Over the past two decades, there has been a tremendous boom in the venture capital industry. The pool of U.S. venture capital funds has grown from less than $1 billion in 1976 (Charles River Associates 1976) to over $60 billion in 1999. This growth has outstripped that of almost every class of financial product.
The supply of venture capital is also likely to continue growing. Within the past two years, numerous pension funds have invested in private equity for the first time. Many experienced investors have also decided to increase their allocations to venture capital and buyout funds. These increased allocations will take a number of years to implement.
This growth naturally begs the question of sustainability. As has been highlighted throughout this volume, short-run shifts in the supply of or demand for venture capital investments have had dramatic effects. For instance, periods with a rapid increase in capital commitments have led to less restrictive partnership agreements, large investments in portfolio firms, and higher valuations for those investments. These patterns have led many practitioners to conclude that the industry is inherently cyclical. In short, this view implies that the side effects associated with periods of rapid growth generate sufficient difficulties that periods of retrenchment are sure to follow.
Neoclassical economics teaches us to examine not just the short-run supply and demand effects. Rather, it is also important to consider the nature of long-run supply and demand conditions. In the short run, intense competition between private-equity groups may lead to a willingness to pay a premium for certain types of firms (e.g., firms specializing in tools and content for the Internet). This is unlikely to be a sustainable strategy in the long run: firms that persist in such a strategy will eventually achieve low returns and be unable to raise follow-on funds.
The types of factors that will determine the long-run, steady-state supply of venture capital in the economy are likely to be more fundamental. These most likely will include the magnitude of fundamental technological innovation in the economy, the presence of liquid and competitive markets for venture capitalists to sell their investments (whether markets for stock offerings or acquisitions), and the willingness of highly skilled managers and engineers to work in entrepreneurial environments. (The last factor in turn will be a function of tax policy, legal protections, and societal preferences.) However painful the short-run adjustments, these more fundamental factors are likely to be critical in establishing the long-run level.

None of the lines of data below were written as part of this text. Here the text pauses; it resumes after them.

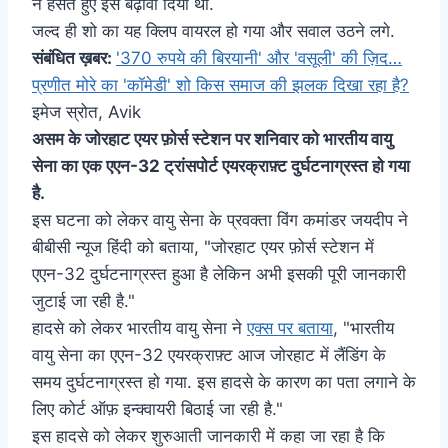
ने हँसते हुए इसे बढ़ावा दिया था.
जल्द ही शो का यह क्लिप वायरल हो गया और सवाल उठने लगे.
संबंधित ख़बर:
'370 रुपये की बिरयानी' और 'वसूली' की ज़िद…
प्रणीत मोरे का 'कॉमेडी' शो किस समाज की झलक दिखा रहा है?
इमेज स्रोत,
Avik
असम के जोरहाट एयर फ़ोर्स स्टेशन पर शनिवार को भारतीय वायु
सेना का एक एएन-32 ट्रांसपोर्ट एयरक्राफ़्ट दुर्घटनाग्रस्त हो गया
है.
इस घटना को लेकर वायु सेना के प्रवक्ता विंग कमांडर जयदीप ने
बीबीसी न्यूज हिंदी को बताया, "जोरहाट एयर फ़ोर्स स्टेशन में
एएन-32 दुर्घटनाग्रस्त हुआ है लेकिन अभी इसकी पूरी जानकारी
जुटाई जा रही है."
हादसे को लेकर भारतीय वायु सेना ने
एक्स पर बताया
, "भारतीय
वायु सेना का एएन-32 एयरक्राफ़्ट आज जोरहाट में लैंडिंग के
समय दुर्घटनाग्रस्त हो गया. इस हादसे के कारण का पता लगाने के
लिए कोर्ट ऑफ़ इन्क्वायरी बिठाई जा रही है."
इस हादसे को लेकर शुरुआती जानकारी में कहा जा रहा है कि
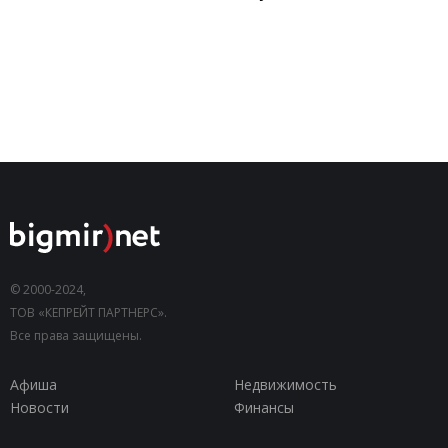
© 2000-2024,
ТОВ «КЕПРЕЙТ ПАРТНЕРС».
Все права защищены.
Афиша
Недвижимость
Новости
Финансы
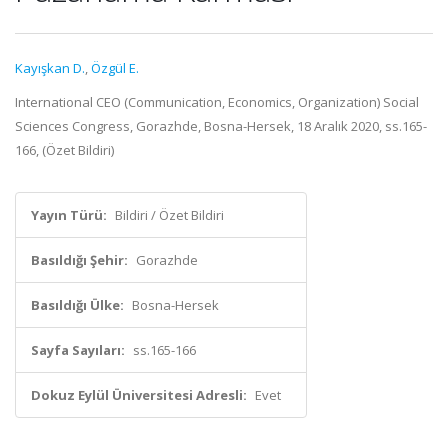
Kayışkan D.
,
Özgül E.
International CEO (Communication, Economics, Organization) Social
Sciences Congress, Gorazhde, Bosna-Hersek, 18 Aralık 2020, ss.165-
166, (Özet Bildiri)
Yayın Türü:
Bildiri / Özet Bildiri
Basıldığı Şehir:
Gorazhde
Basıldığı Ülke:
Bosna-Hersek
Sayfa Sayıları:
ss.165-166
Dokuz Eylül Üniversitesi Adresli:
Evet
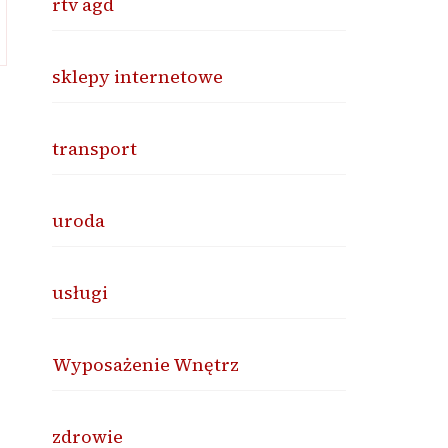
rtv agd
sklepy internetowe
transport
uroda
usługi
Wyposażenie Wnętrz
zdrowie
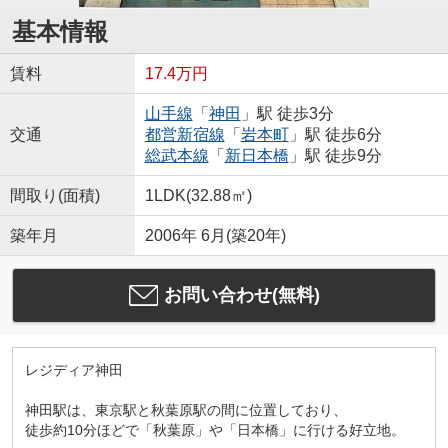
基本情報
賃料
17.4万円
山手線
「
神田
」駅 徒歩3分
交通
都営新宿線
「
岩本町
」駅 徒歩6分
総武本線
「
新日本橋
」駅 徒歩9分
間取り(面積)
1LDK(32.88㎡)
築年月
2006年 6月(築20年)
お問い合わせ(無料)
レジディア神田
神田駅は、東京駅と秋葉原駅の間に位置しており、
徒歩約10分ほどで「秋葉原」や「日本橋」に行ける好立地。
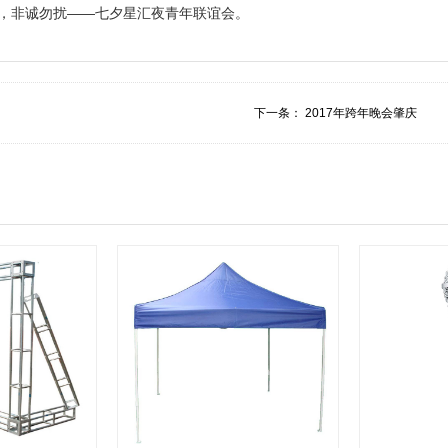
船，非诚勿扰——七夕星汇夜青年联谊会。
2017广州乞巧文化节开幕式及文化惠民演出； 2、传统七夕民俗活动、
礼……
下一条：
2017年跨年晚会肇庆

When one examines these more fundamental factors, there appears to have been quite substantial changes for the better over the past several decades. [NOTE] We will briefly discuss two of these determinants of the long-run supply of venture capital in the United States, where these changes have been particularly dramatic: the extent of technological innovations and the development of regional agglomerations.
While the increase in innovative outputs can be seen through several measures, probably the clearest indication is in the extent of patenting. Patent applications by U.S. inventors, after hovering between forty and eighty thousand annually over the first eighty-five years of this century, have surged over the past decade to over 120 thousand per year. This does not appear to reflect the impact of changes in domestic patent policy, shifts in the success rate of applications, or a variety of alternative explanations. Rather, it appears to reflect a fundamental shift in the innovative fecundity in the domestic economy. The breadth of technology appears wider today than it ever has been before. The greater rate of intellectual innovation provides fertile ground for future venture capital investments.
A second change has been in the development of what economists term "agglomeration economies" in the regions with the greatest venture capital activity. The efficiency of the venture capital process itself has been greatly augmented by the emergence of other intermediaries familiar with the workings of the venture process. The presence of such expertise on the part of lawyers, accountants, and real estate brokers, among others, has substantially lowered the transaction costs associated with forming and financing new firms. The increasing number of professionals and managers familiar with and accustomed to the employment arrangements offered by venture-backed firms (such as heavy reliance on stock options) has also been a major shift. The market for new issues by venture-backed firms appears to have become steadily more efficient, as part III of this volume makes clear. In short, the increasing familiarity with the venture capital process has itself made the long-term prospects for venture investment more attractive than they have ever been before, in this country or abroad.
A corollary to this argument is perhaps even more important. These changes appear not to have been entirely independent of the growth of venture capital, but have been at least partially triggered by the role played by these financial intermediaries. For instance, much of the growth in patenting appears to have been spurred by the growth in the number of venture capital-backed firms (Kortum and Lerner 1998). In short, it appears as if there is somewhat of a "virtuous circle," where the growth in the activity of U.S. venture capital industry has enhanced the conditions that drive the long-run value creation of this capital, which has in turn led to more capital formation.
As the various chapters of this volume have highlighted, much is still not yet known about the venture capital industry. The extent to which the U.S. venture model will spread overseas and the degree to which the American model will — or can — be successfully adapted during this process are particularly interesting questions. Clearly, this financial intermediary will be an enduring feature on the global economic landscape in the years to come.